# TRAVAIL À FAIRE
Reproduisez sans rien changer le passage du texte fourni qui commence à "30.08.2018 - 14:45" et se termine à "humides. Bon tricot!".

# TEXTE FOURNI
◆ ◆ ◆

DROPS Design answered:

Hei Jannie. Det var leit å høre, hvilken farge og partinummer er garnet? Du kan prøve igjen, denne gangen med litt grønnsåpe og høyere sentrifugering hvis det er mulig. God fornøyelse.

16.10.2018 - 13:05

Britta Bousba wrote:

Skal man absolut filtrere arbejdet? Kan man ikke bare lave dem uden at filtrere? Britta

27.07.2018 - 17:06

DROPS Design answered:

Hej Britta, Hvis du ikke filter dem så vil de blive for store. Men vi har mange tøfler i DROPS Eskimo som ikke skal filtes. God fornøjelse!

30.08.2018 - 14:45

country flag Bibou wrote:

Bonjour merci c'est niquel j'ai réussi à le faire. Par contre jai une autre question général, quand j'ai cousu comme indiqué le bout reste pointu , comment faire pour qu'il soit arrondi vers le talon ? Car ça me fait un talon pointu

16.01.2018 - 17:24

DROPS Design answered:

Bonjour Bibou, vous pourrez les mettre en forme après feutrage, dès sortie de la machine, et tant qu'ils sont encore humides. Bon tricot!

17.01.2018 - 08:20

country flag Bibou wrote:

Merci à vous je viens de recommencer et de m'apercevoir que c'était bien ça mais je me suis juste trompé j'avais rajouté les mailles en début et non en fin de rang envers . Merci de prendre le temps de me répondre . Une fois que je serai arrivé au marqueur il faudra que je le place où exactement ? Il n y a pas de maille en particulier juste au milieu ?

12.01.2018 - 15:23

DROPS Design answered:

Bonjour Bibou, vous pouvez le placer entre les mailles du dernier rang, ce marqueur sert à bien repérer le milieu de l'ouvrage. Bon tricot!

◆ ◆ ◆

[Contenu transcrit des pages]
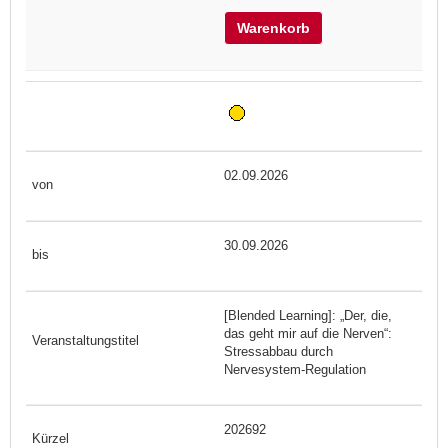
Warenkorb
02.09.2026
30.09.2026
[Blended Learning]: „Der, die,
das geht mir auf die Nerven“:
Stressabbau durch
Nervesystem-Regulation
202692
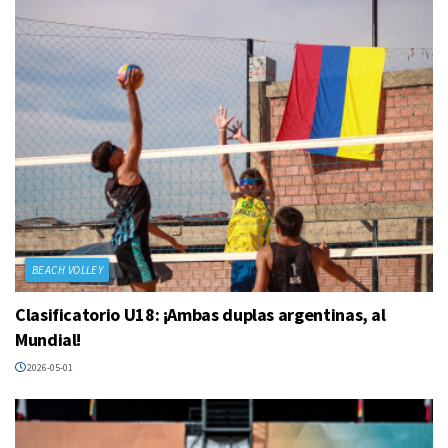
BEACH VOLLEY
Clasificatorio U18: ¡Ambas duplas argentinas, al
Mundial!
2026-05-01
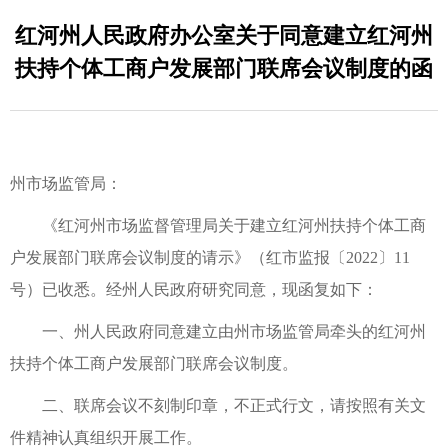
红河州人民政府办公室关于同意建立红河州
扶持个体工商户发展部门联席会议制度的函
州市场监管局：
《红河州市场监督管理局关于建立红河州扶持个体工商
户发展部门联席会议制度的请示》（红市监报〔2022〕11
号）已收悉。经州人民政府研究同意，现函复如下：
一、州人民政府同意建立由州市场监管局牵头的红河州
扶持个体工商户发展部门联席会议制度。
二、联席会议不刻制印章，不正式行文，请按照有关文
件精神认真组织开展工作。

◆ ◆ ◆

# RÉPONSE CI-DESSOUS
30.08.2018 - 14:45

country flag Bibou wrote:

Bonjour merci c'est niquel j'ai réussi à le faire. Par contre jai une autre question général, quand j'ai cousu comme indiqué le bout reste pointu , comment faire pour qu'il soit arrondi vers le talon ? Car ça me fait un talon pointu

16.01.2018 - 17:24

DROPS Design answered:

Bonjour Bibou, vous pourrez les mettre en forme après feutrage, dès sortie de la machine, et tant qu'ils sont encore humides. Bon tricot!